Christians, at this same time, were beginning to feel confident enough to address a series of “apologies,” that is, philosophical explanations in defense of their faith, to the emperors. The first to survive (discovered at the end of the 19th Century in an Armenian version) is from Aristides of Athens and addressed to Emperor Hadrian.
All these early defenders of the faith underlined the importance of the moral virtues. Christians are just like other citizens of the empire, paying taxes and serving in the army. Their only distinction is that they abide by their oaths and do not rob or cheat in business; they do not fornicate or commit adultery or waste time on drunken rioting. As the Disciple says, “They marry, as do all [others]; they beget children; but they do not destroy the fetuses.” In other words, they did not abort or expose their children. Aristides of Athens also points out another vice not practiced by Christians: homosexuality.
But Christian morality is not just a series of “Thou shalt nots.” It is a positive moral code. Christians, says Aristides:
“honor father and mother, and show kindness to those near to them.. ; and whenever they are judges, they judge uprightly…and whatsoever they would not that others should do unto them, they do not to others….And their oppressors they comfort and make them their friends; they do good to their enemies; and their women, O King, are pure as virgins, and their daughters are modest….”

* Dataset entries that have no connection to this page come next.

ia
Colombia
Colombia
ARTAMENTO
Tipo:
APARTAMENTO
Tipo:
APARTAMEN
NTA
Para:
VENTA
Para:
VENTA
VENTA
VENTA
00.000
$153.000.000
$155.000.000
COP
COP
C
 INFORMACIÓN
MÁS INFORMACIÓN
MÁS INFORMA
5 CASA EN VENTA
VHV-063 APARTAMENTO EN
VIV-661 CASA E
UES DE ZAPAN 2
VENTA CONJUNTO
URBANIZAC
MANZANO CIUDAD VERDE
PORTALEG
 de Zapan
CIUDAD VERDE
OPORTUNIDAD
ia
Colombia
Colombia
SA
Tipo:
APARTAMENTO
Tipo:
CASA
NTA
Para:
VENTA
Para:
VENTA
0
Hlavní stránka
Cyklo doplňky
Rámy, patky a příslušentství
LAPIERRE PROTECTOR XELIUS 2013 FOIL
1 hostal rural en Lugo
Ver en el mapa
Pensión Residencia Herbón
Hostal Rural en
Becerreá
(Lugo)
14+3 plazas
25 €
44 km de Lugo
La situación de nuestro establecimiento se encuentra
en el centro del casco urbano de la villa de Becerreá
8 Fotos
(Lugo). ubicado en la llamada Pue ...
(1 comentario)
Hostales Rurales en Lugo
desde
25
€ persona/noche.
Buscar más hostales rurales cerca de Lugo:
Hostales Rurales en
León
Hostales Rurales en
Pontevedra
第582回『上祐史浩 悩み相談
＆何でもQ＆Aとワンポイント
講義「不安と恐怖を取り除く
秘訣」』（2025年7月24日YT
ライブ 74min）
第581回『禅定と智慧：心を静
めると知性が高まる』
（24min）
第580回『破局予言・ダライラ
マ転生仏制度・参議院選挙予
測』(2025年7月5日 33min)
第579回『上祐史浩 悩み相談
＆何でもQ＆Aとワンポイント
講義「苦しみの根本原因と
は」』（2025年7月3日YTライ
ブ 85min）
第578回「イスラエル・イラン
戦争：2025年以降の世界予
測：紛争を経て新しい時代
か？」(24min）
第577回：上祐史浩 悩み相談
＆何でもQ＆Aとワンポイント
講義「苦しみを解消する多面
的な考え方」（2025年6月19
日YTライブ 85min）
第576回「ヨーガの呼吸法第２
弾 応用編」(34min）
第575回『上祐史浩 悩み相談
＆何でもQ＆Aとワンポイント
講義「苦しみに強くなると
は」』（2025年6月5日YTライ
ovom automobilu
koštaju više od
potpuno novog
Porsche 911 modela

Let us turn to the texts for a second look. Unfortunately, there is no agreement as to the author or date of the “Epistle to Diognetus.” In the end, the writer claims to have been taught by the apostles, and this has suggested Quadratus the apologist as the author, but other scholars believe the ending is written in a different style. If we say sometime in the Third Century, we shall probably be right. It is one of the earliest apologiae, that is, works intended to defend the Christian faith from its detractors. The work is worth reading if only for the charm of the prose style, which is written in better Greek and more artfully than most early Christian writings. There is no refinement of doctrine, but we do meet with a wise and humane Christian who does not so much hate the pagan world as find it wanting. He has a beautiful metaphor, comparing the world to the body and the Church to the soul. This is a brilliant way of restating the teaching that Christians are in the world but not of it, that they are salt of the earth.